Monday Poster Session
Category: Endoscopy Video Forum
Alexander M. Carlson, DO
University at Buffalo
Buffalo, NY
Inflammatory Myofibroblastic Tumor (IMT) is a rare intermediate neoplasm comprised of immune cells, smooth muscle and connective tissue. We report the case of an antral IMT that was removed via hybrid Endoscopic Submucosal Dissection. This resection was aided by the use of a through-the-scope helical tack suture device that permitted the efficient and durable closure of a large resection defect.
A 57-year-old female with a history of long-standing gastroesophageal reflux disease previously controlled on pantoprazole presented with complaints of intermittent burning epigastric pain, early satiety and nausea for 6 months. Esophagogastroduodenoscopy (EGD) revealed a 2 cm subepithelial lesion located in gastric antrum 2 cm proximal to the pylorus (Fig. A). ‘Tunneled’ biopsies were consistent with a hyperplastic polyp. Given the suspicion that this histology was not truly representative of the underlying pathology, an endoscopic ultrasound was performed which appeared to show origination from the muscularis mucosa (Fig. B). Endoscopic mucosal resection was planned for diagnostic and therapeutic purposes. During attempted lift, the margins of the lesion were difficult to capture with the snare, thus hybrid endoscopic submucosal dissection (ESD) was attempted to facilitate more robust tissue capture.
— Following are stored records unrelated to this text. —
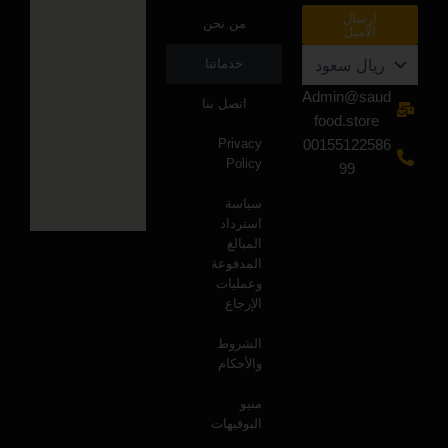
ارسال
من نحن
الاميل
خدماتنا
Admin@saud
اتصل بنا
food.store
Privacy
00155122586
Policy
99
سياسة
استرداد
المبالغ
المدفوعة
وعمليات
الإرجاع
الشروط
والأحكام
منيو
البوفيهات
This too proved challenging, so the lesion was unroofed and direct submucosal dissection was performed to achieve en bloc enucleation of a pearly white, encapsulated lesion (Fig. C). The defect was primarily closed with a through the scope suturing system (X-TackTM, Apollo Endosurgery) with the addition of through the scope clips. Histopathology was consistent with an IMT. On surveillance endoscopy 6 months after the resection, a large post mucosectomy scar was appreciated (Fig. D).
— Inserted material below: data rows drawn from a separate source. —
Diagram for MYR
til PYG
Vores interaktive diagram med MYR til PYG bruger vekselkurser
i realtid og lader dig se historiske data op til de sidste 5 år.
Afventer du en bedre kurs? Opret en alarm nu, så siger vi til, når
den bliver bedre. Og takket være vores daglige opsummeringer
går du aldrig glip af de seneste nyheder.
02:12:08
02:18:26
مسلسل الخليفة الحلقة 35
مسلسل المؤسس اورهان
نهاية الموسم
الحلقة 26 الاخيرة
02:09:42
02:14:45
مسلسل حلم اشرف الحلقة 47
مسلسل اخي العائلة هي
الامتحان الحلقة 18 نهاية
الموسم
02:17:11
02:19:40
IMT’s of the gastrointestinal tract are uncommon, with the first description of a gastric IMT was by Soga et al. in 1970. The hallmark of an IMT is the dissociation between clinical presentation and histologic appearance. Clinically, the lesion appears malignant, but histology suggests a benign pathology. Despite the unclear risk of malignant transformation of IMT, complete surgical resection remains the standard of care. This case illustrates the safety and utility of an endoscopic, organ-sparing approach for a rare gastric tumor. When applicable, ESD offers a less invasive option with fewer complications when compared to surgical treatments for gastric IMT.